Quantum-Chromo-Dynamics (QCD) is at present considered to be the fundamental theory of quark and gluons, the building blocks of all hadrons, which make up almost all of the known matter. The theory ought to explain two important experimentally observed features: permanent confinement of the building blocks and chiral symmetry breaking. Confinement means, that quarks and gluons cannot be observed as free particles. Chiral symmetry is a symmetry for the theory in the limit of vanishing quark masses. The real quark masses are not exactly vanishing but small and the chiral symmetry appears to be broken spontaneously. This breaking is responsible for the existence of the light pi-mesons. Starting from the fundamental QCD Lagrangian there are two theoretical paths to compute the properties of hadrons. The traditional path is a perturbative expansion. However, the mentioned issues cannot be derived with this method. One has to follow a non-perturbative approach. The only such approach satisfying further conditions (like gauge invariance) is the formulation of the theory on a space-time lattice and the quantization as a path integral with help of computer methods. This approach allows us to determine the spectrum of hadrons from basic principles. However, computing numbers is on one hand restricted in its range of applicability due to the enormous demand on computer resources. On the other hand it does not necessarily improve the physical "understanding" of the phenomena observed. Such an understanding leads to the modelling of the physics by approximate, but efficient concepts. Such a model based on confining potentials and Goldstone boson exchange for baryons has explained a significant level ordering interchange of excited baryons. Another idea suggests the effective restoration of chiral symmetry for high-lying hadrons. We want to carefully study the hadron spectrum (mesons and baryon excited states) from ab initio lattice computations in order to identify these effects and better understand the underlying mechanisms.

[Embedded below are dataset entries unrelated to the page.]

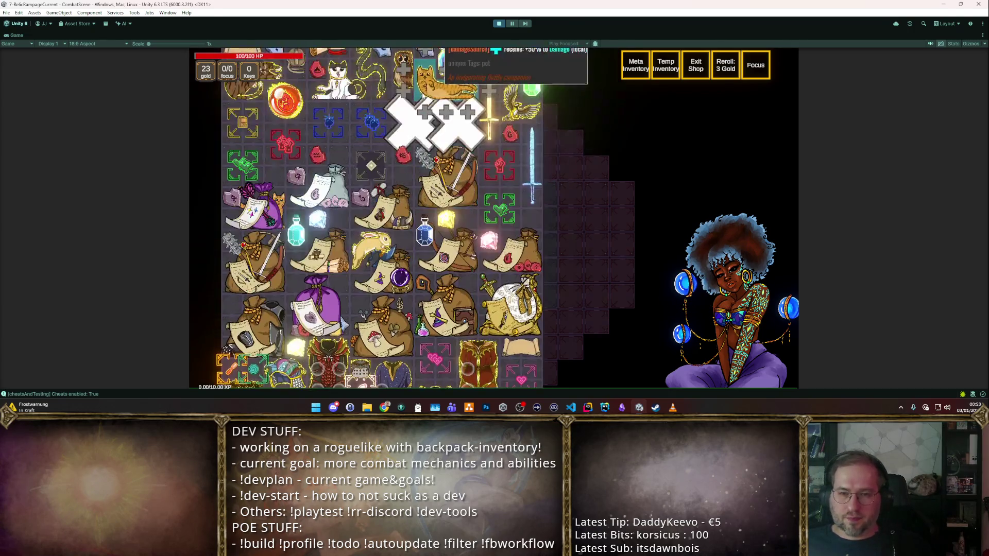
scroll(526, 144, down, 2)
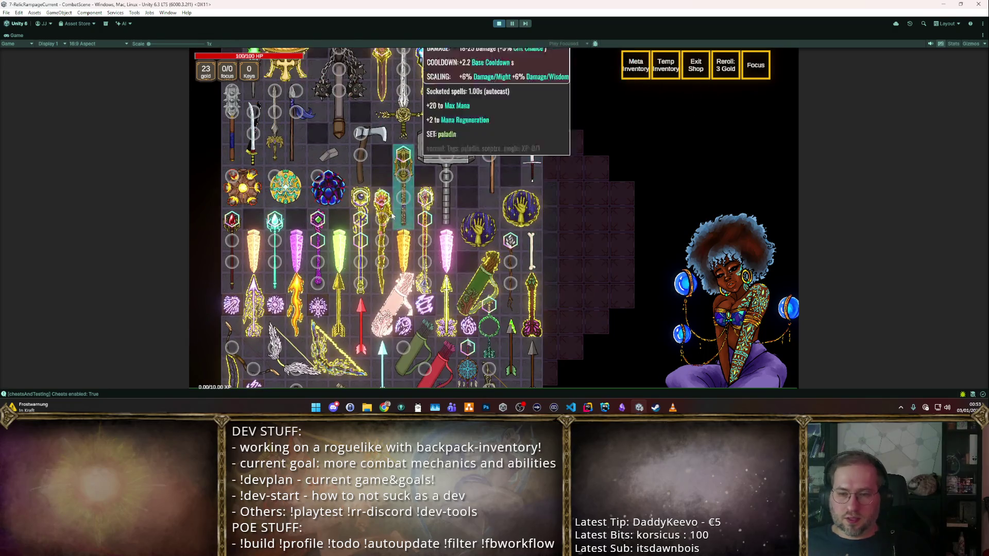
drag(526, 149, 525, 227)
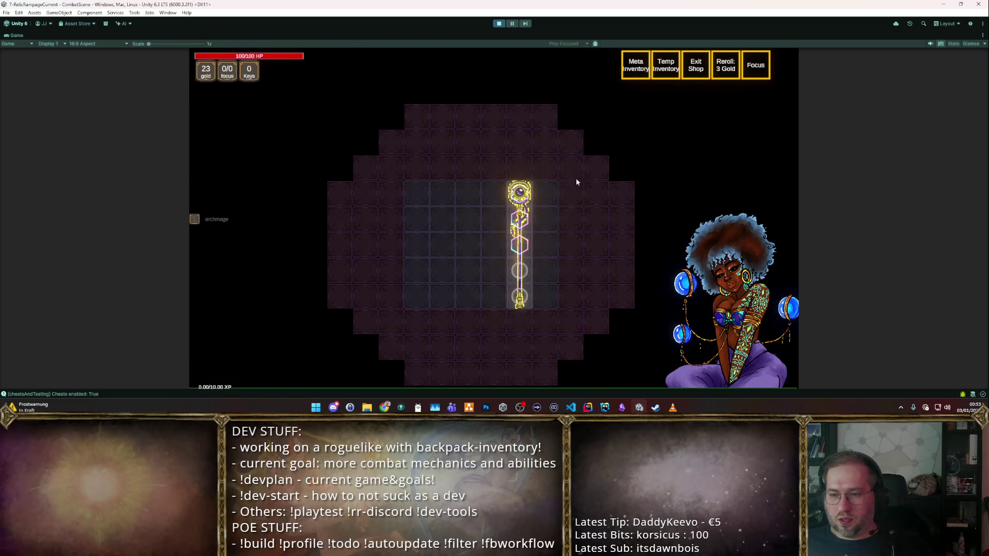
mouse_move(404, 106)
scroll(404, 106, down, 5)
scroll(404, 106, down, 5)
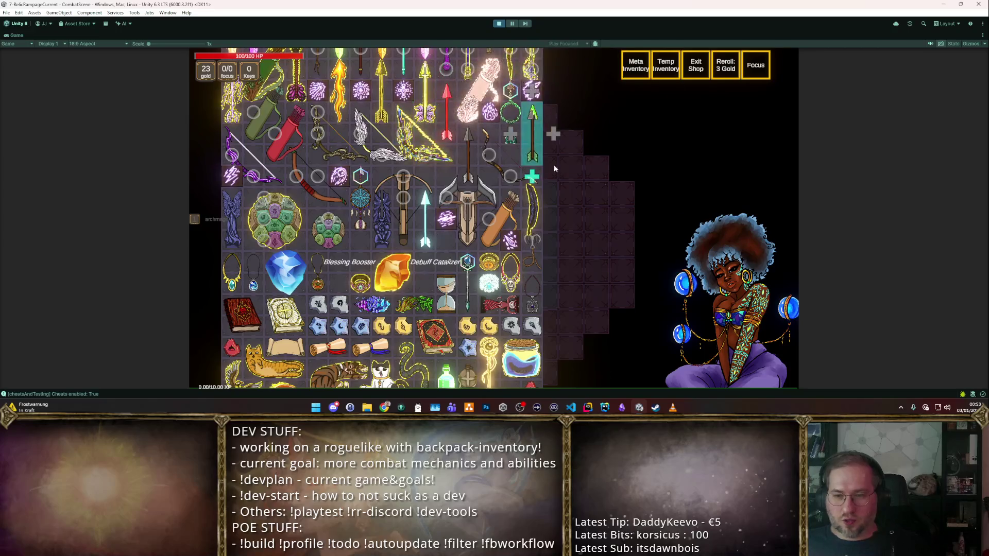
- Add two small items, socket both inactive gems into the staff, and return to the combat hub
mouse_move(464, 247)
mouse_down()
mouse_move(488, 248)
mouse_move(442, 194)
mouse_up()
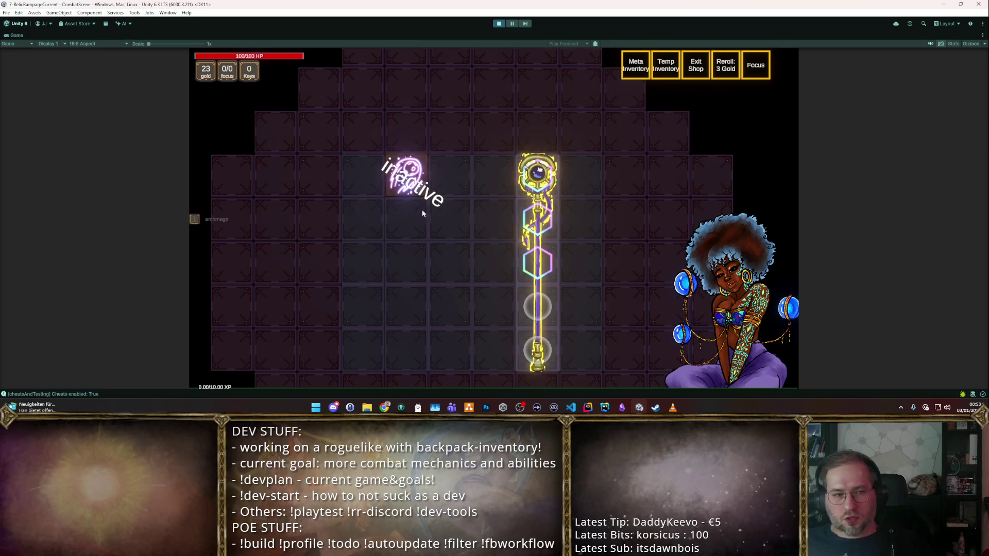
drag(422, 209, 407, 220)
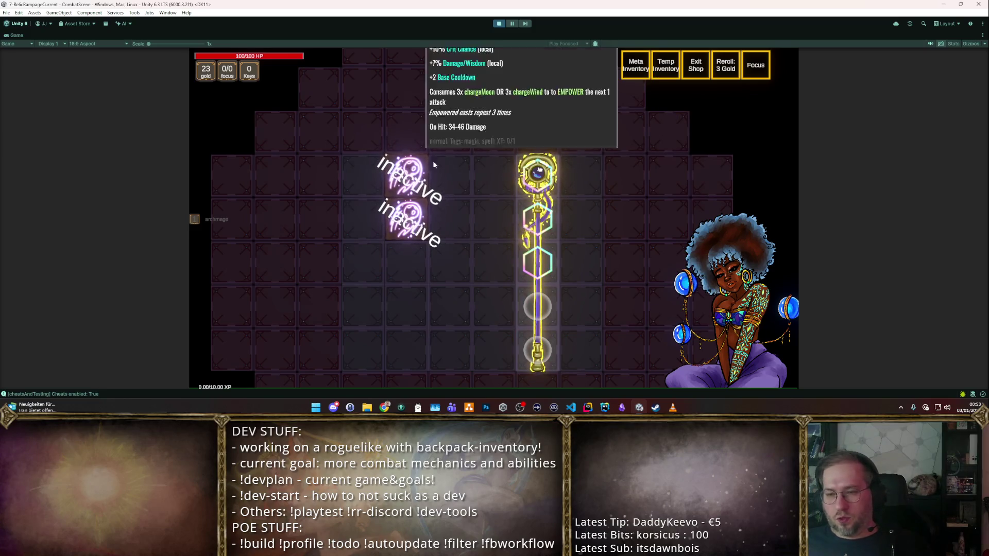
drag(412, 172, 537, 174)
drag(393, 222, 537, 216)
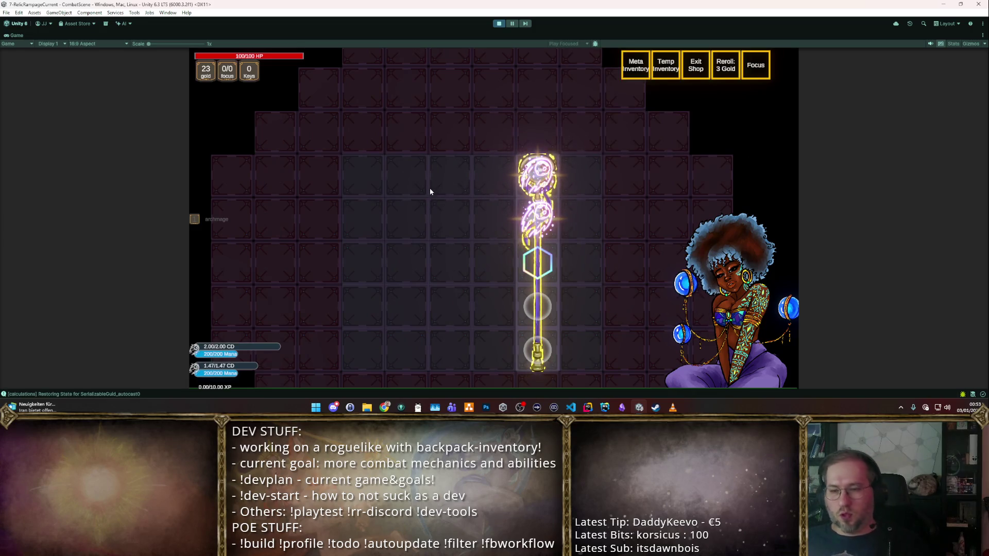
key(Escape)
key(a)
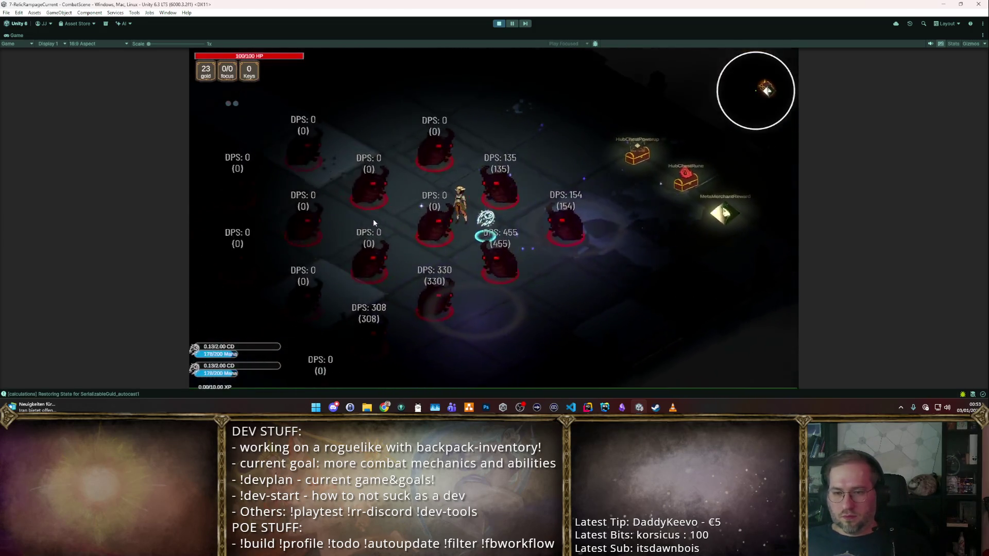
- Walk right and back left across the hub while the autocast spells hit the dummies
key(d)
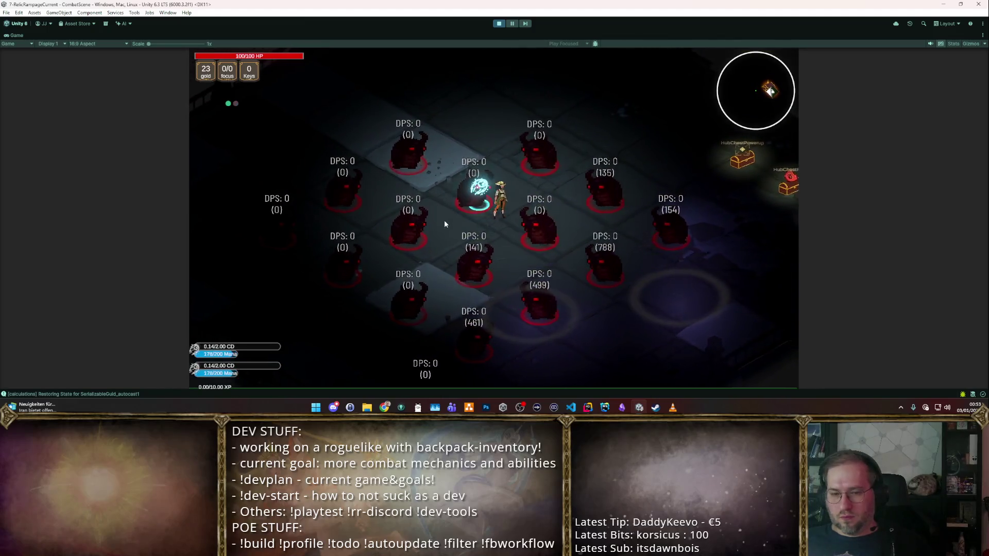
key(a)
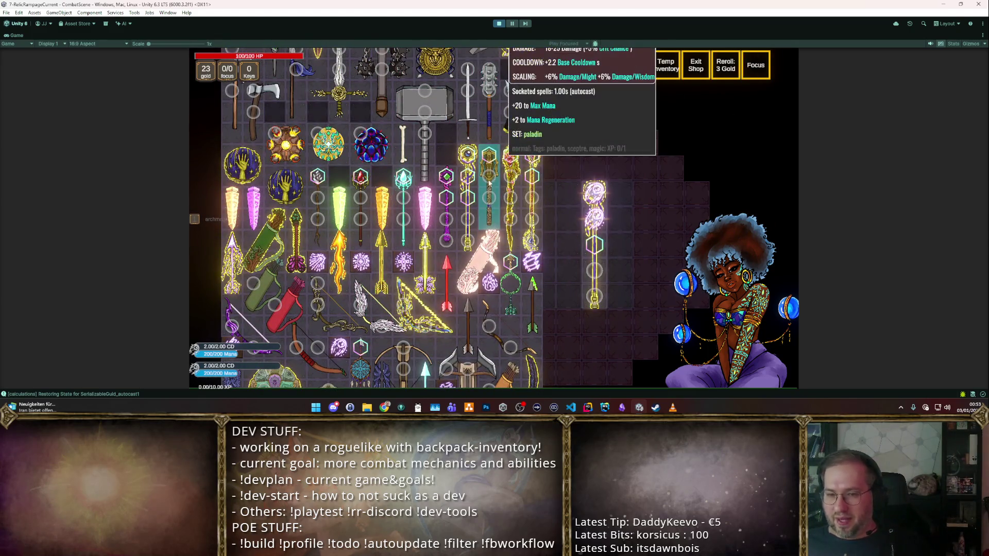
- Sell the green staff from the backpack, bringing gold to 49, and scroll the stash
scroll(461, 189, down, 3)
drag(594, 242, 697, 294)
scroll(408, 285, up, 7)
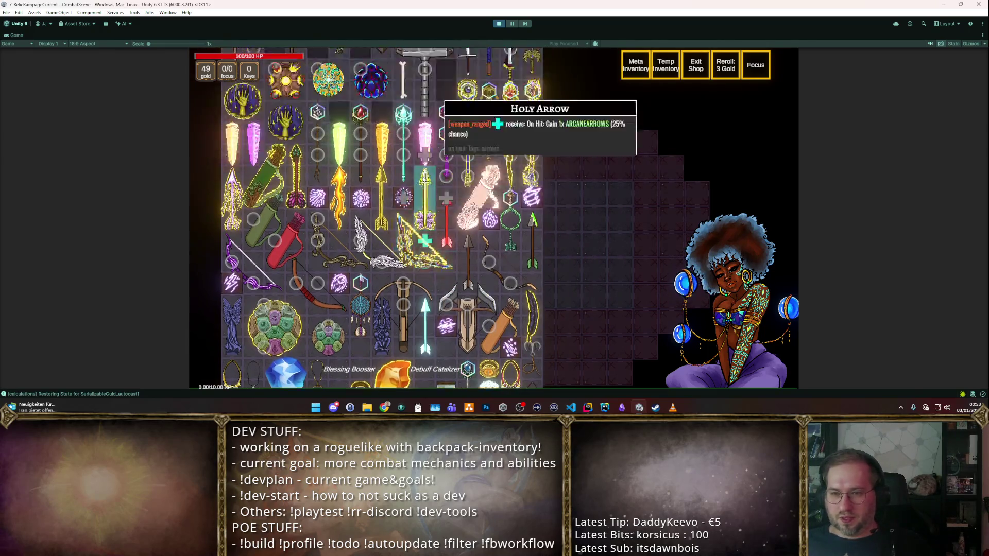
scroll(486, 183, down, 4)
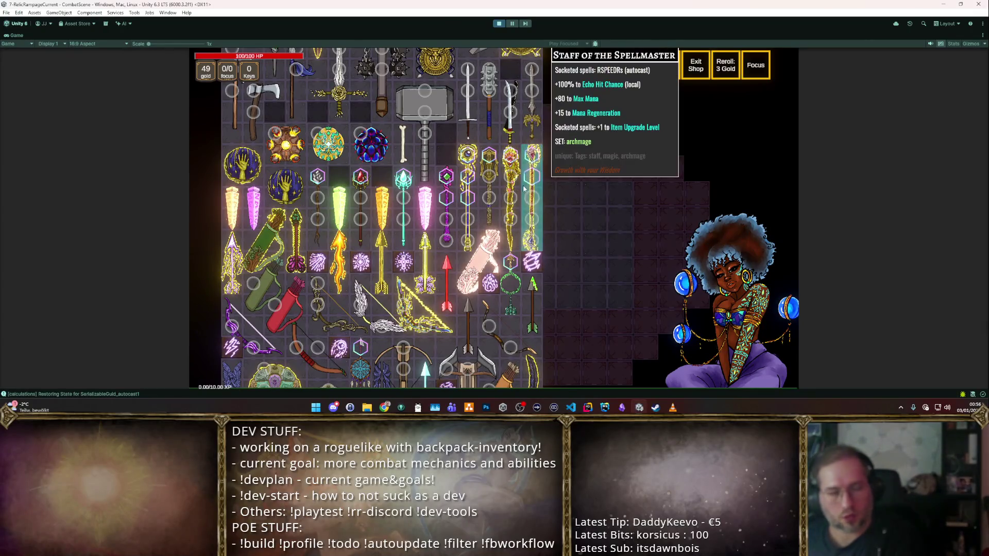
- Browse the stash items and move the Multishot Bow into the backpack
mouse_move(414, 145)
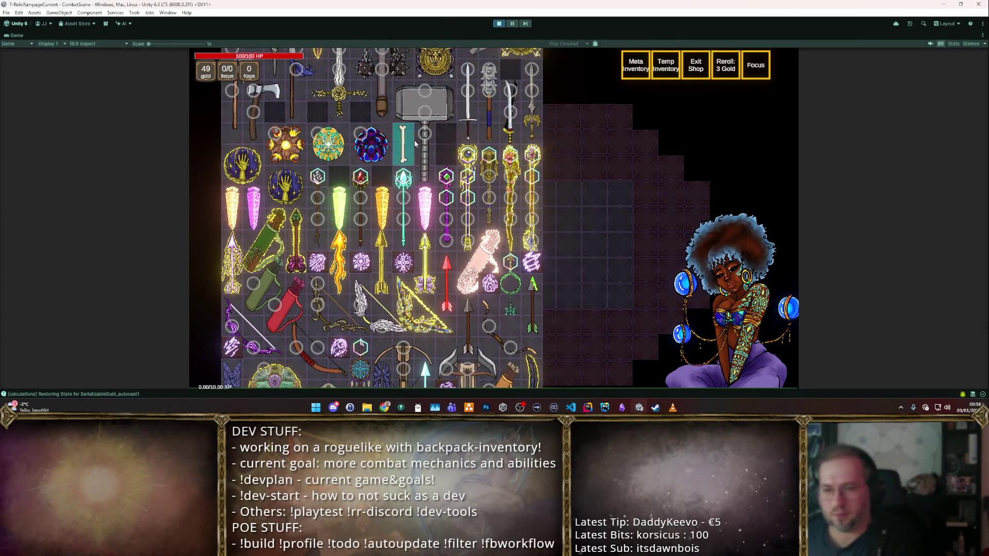
mouse_move(482, 166)
scroll(481, 165, down, 2)
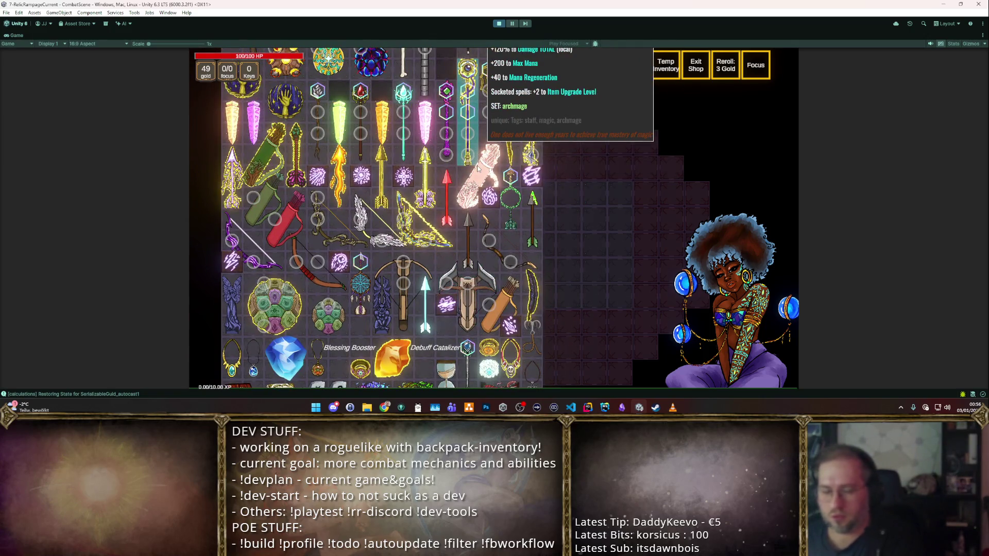
mouse_move(428, 130)
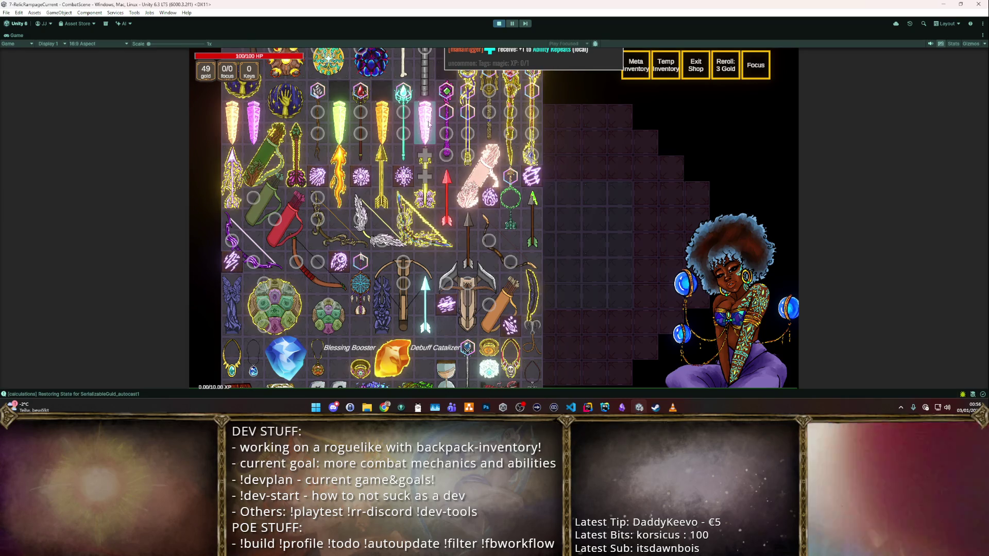
mouse_move(395, 188)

We have computed the masses and properties of hadrons and excitations of hadrons with new methods and using super-computer resources. In particular we have progressed in our understanding of the role of the elusive chiral symmetry of Quantumchromodynamics (QCD). QCD is at present considered to be the fundamental theory of quark and gluons, the building blocks of all hadrons, which make up almost all of the known matter. The theory ought to explain two important experimentally observed features: permanent confinement of the building blocks and chiral symmetry breaking. Confinement means that quarks and gluons cannot be observed as free particles. Chiral symmetry is a symmetry for the theory in the limit of vanishing quark masses. The real quark masses are not exactly vanishing but small and the chiral symmetry appears to be broken spontaneously. This breaking is responsible for the existence of the light pi-mesons (Pions). In the project we have employed the formulation of the theory on a space-time grid. The quantization can then be done via a high-dimensional integral with help of computer methods, so-called Monte Carlo methods. This approach allows us to determine the spectrum of hadrons from basic principles. New techniques allowed us to study not only the ground states (like the Proton and the Pion) but also excitations of higher mass. Computing numbers is on one hand restricted in its range of applicability due to the enormous demand on computer resources. On the other hand it does not necessarily improve the physical "understanding" of the phenomena observed. Such an understanding leads to the modelling of the physics by approximate, but efficient concepts. Our ab initio lattice computations allowed us to better understand the underlying mechanisms and the relevance of models that try to approximately describe certain intriguing features like the effective restoration of chiral symmetry for high-lying hadrons.